ST310 Half Unit
Machine Learning
This information is for the 2025/26 session.
Course Convenor
Prof Zoltan Szabo
Availability
This course is compulsory on the BSc in Data Science. This course is available on the BSc in Actuarial Science, BSc in Actuarial Science (with a Placement Year), BSc in Finance, BSc in Mathematics with Data Science, BSc in Mathematics with Economics, BSc in Mathematics, Statistics and Business, Erasmus Reciprocal Programme of Study and Exchange Programme for Students from University of California, Berkeley. This course is freely available as an outside option to students on other programmes where regulations permit. It does not require permission. This course is available with permission to General Course students.
This course is capped. Places will be assigned on a first come first served basis.
Requisites
Mutually exclusive courses:
This course cannot be taken with ST309 at any time on the same degree programme.
Pre-requisites:
Before taking this course, students must have completed: ST102 or (EC1C1 and ST109)
Additional requisites:
Students must have satisfied the pre-requisite requirements above, as well as a second-year course covering regression analysis.
Previous programming experience is not required but students who have no previous experience in R must complete an online pre-sessional R course from the Digital Skills Lab before the start of the course (https://moodle.lse.ac.uk/course/view.php?id=8714).
Course content
The primary focus of this course is on the core machine learning techniques in the context of high-dimensional or large datasets (i.e. big data). The first part of the course covers elementary and important statistical methods including nearest neighbours, linear regression, logistic regression, regularisation, cross-validation, and variable selection. The second part of the course deals with more advanced machine learning methods including regression and classification trees, random forests, bagging, boosting, and deep neural networks. The course will also introduce causal inference motivated by analogy between double machine learning and two-stage least squares. All the topics will be delivered using a combination of illustrative real data examples and simulations. Students will also gain hands-on experience using R or Python (programming languages and software environments for data analysis, computing and visualisation).
Teaching
15 hours of seminars and 15 hours of lectures in the Autumn Term.

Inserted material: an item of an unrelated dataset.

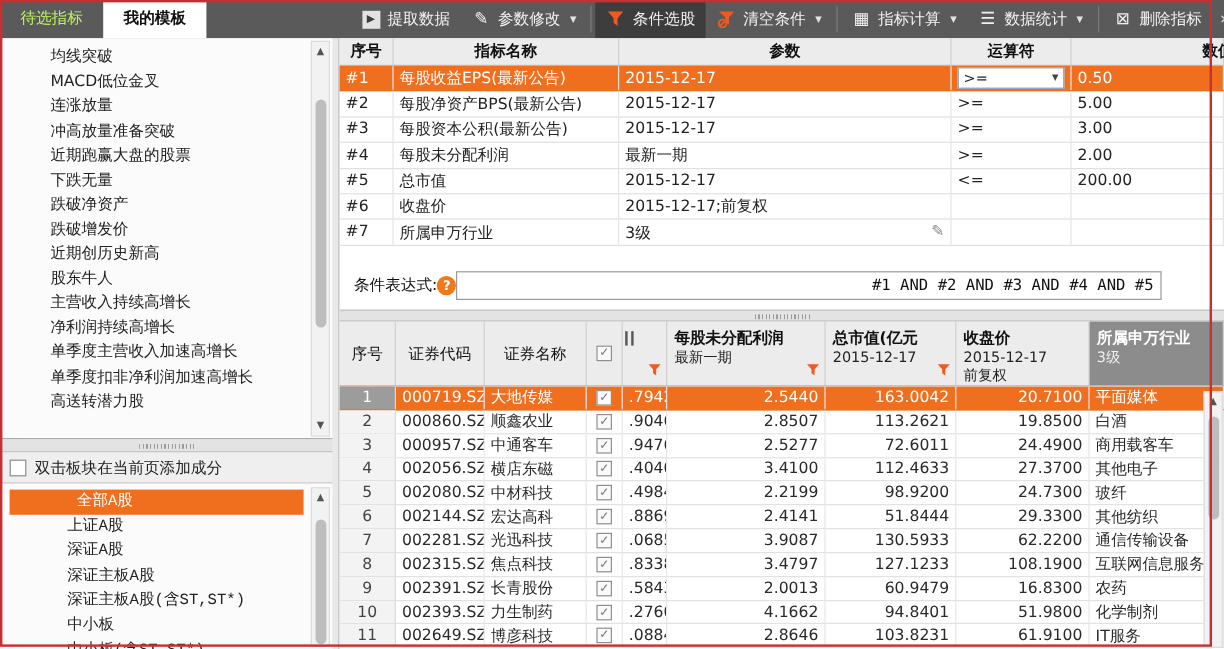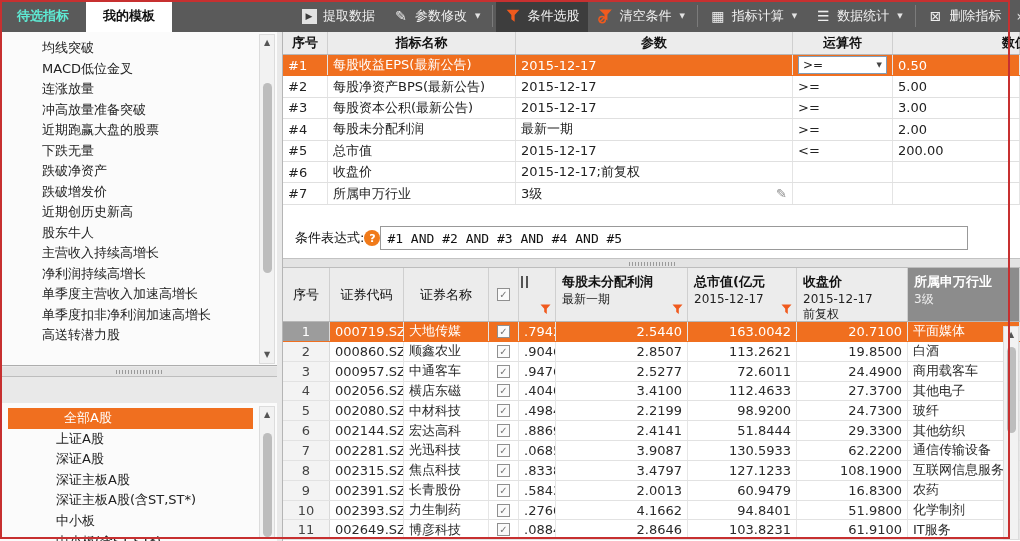"待选指标" .tab { color: #5eead4 -> #bef264; font-weight: bold -> none }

This course has a reading week in Week 6 of Autumn Term.
This course will be delivered through a combination of classes, lectures and Q&A sessions totalling a minimum of 30 hours in Autumn Term.
Students are required to install R/RStudio in their own laptops.
Student not having a laptop of their own will be offered to use personal computers available in seminar rooms.
Formative assessment
Students will be expected to produce 3 problem sets in the AT. The first problem set will be formative and allows students to practice for the second and the third problem set.
Indicative reading
- James, G., Witten, D., Hastie, T. and Tibshirani, R. An Introduction to Statistical Learning with Applications in R. Springer, 2021.
- Hardt, M. and Recht, B. Patterns, Predictions, and Actions: Foundations of Machine Learning. Princeton University Press, 2022.
- Chernozhukov, V., Hansen, C., Kallus, N., Spindler, M., and Syrgkanis, V. Applied Causal Inference Powered by ML and AI. Online, 2024.
- Wickham, H., Çetinkaya-Rundel M., and Grolemund, G. R for Data Science. O'Reilly, 2023.
Assessment
Project (60%)
Continuous assessment (20%)
Continuous assessment (20%)
Students are required to submit a group project by applying machine learning methods covered in this course on some real data using R (which accounts for 60% of the final assessment). In addition to some real data examples, the focus of this course is to introduce some theoretical and methodological concepts in machine learning. These components will be tested by coursework as problem sets (which account for 40% of the final assessment).
Key facts
Department: Statistics
Course Study Period: Autumn Term
Unit value: Half unit
FHEQ Level: Level 6
CEFR Level: Null
Total students 2024/25: 127
Average class size 2024/25: 21
Capped 2024/25: NoCourse selection videos
Some departments have produced short videos to introduce their courses. Please refer to the course selection videos index page for further information.
Personal development skills
- Self-management
- Team working
- Problem solving
- Application of information skills
- Communication
- Application of numeracy skills
- Specialist skills